When Chamisa's supporters took to the streets the day after the election commission declared Mnangagwa the victor to protest the results, police responded by using tear gas and live fire, killing six people.

But the vote has left the nation polarised, with violence flaring on the streets of Harare, and Chamisa, who leads the opposition Movement for Democratic Change (MDC), mounting his legal challenge.

The electoral commission had declared Mnangagwa won with 50.8 percent of the vote but later revised that down to 50.6, attributing the revision to an "error" but arguing it was not significant enough to invalidate the win.

An hour before the ruling, Chamisa's spokesperson Nkululeko Sibanda suggested there was collusion between Zanu PF and the judiciary, as images on social media indicated that preparations for Mnangagwa's inauguration were well under way long before the ruling.

The court said it was up to the opposition to prove its claims and it failed to do so, saying the best evidence would have been the content of the sealed ballot boxes, but that route was not pursued.

The petition hearing is the first to be streamed live from the courtroom in the history of the country.

"Yes, judgement has been made but as far as we are concerned, we have a view that is contrary to the view of the Constitutional Court", Chamisa said.

The Zimbabwean constitution specifies that for a presidential candidate to get a mandate to form a government, he or she must get at least 50% plus one of the vote.

On the streets of Harare, where half a million people voted for Chamisa it seemed like business as usual.

The statement also says in the coming days the opposition will announce a "vigorous program of action in response to this electoral theft of the century".

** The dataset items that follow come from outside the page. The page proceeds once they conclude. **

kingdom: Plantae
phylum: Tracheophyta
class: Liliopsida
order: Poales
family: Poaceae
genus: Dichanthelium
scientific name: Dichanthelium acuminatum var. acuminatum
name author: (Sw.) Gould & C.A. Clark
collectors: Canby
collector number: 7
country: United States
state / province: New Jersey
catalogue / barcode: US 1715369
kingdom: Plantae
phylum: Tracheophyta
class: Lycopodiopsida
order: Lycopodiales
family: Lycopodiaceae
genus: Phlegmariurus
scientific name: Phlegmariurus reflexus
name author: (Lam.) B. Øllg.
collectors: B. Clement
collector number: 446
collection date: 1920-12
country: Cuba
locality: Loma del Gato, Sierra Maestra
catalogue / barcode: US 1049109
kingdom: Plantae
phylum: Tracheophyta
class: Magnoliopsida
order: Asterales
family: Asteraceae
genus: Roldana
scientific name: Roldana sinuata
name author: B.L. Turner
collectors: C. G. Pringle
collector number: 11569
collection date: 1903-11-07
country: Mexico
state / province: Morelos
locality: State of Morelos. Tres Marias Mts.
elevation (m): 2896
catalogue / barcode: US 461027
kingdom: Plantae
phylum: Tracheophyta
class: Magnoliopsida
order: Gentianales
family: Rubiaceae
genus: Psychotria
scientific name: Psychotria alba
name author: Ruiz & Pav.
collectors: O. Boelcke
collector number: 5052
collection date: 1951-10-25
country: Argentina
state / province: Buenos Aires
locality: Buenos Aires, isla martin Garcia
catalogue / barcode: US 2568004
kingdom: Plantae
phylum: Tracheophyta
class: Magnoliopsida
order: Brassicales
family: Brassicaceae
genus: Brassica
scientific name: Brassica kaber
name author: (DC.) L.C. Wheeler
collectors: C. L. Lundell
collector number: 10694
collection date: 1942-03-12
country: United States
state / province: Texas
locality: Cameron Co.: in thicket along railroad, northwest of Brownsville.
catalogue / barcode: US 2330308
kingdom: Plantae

"I won the court case before it began", Mnangagwa said on the sidelines of a regional summit in Namibia at the weekend.

After Mugabe's ouster, his ruling party, the Zimbabwe African National Union-Patriotic Front, retained power and Mnangagwa slid into Mugabe's seat.

Finance Minister Patrick Chinamasa told Reuters that Mnangagwa will be inaugurated on Sunday.

If the court upholds the incumbent president's win, his inauguration would take place within 48 hours.

The ZEC was also accused of unfairness when it delivered three results following the presidential election, the lawyers argued.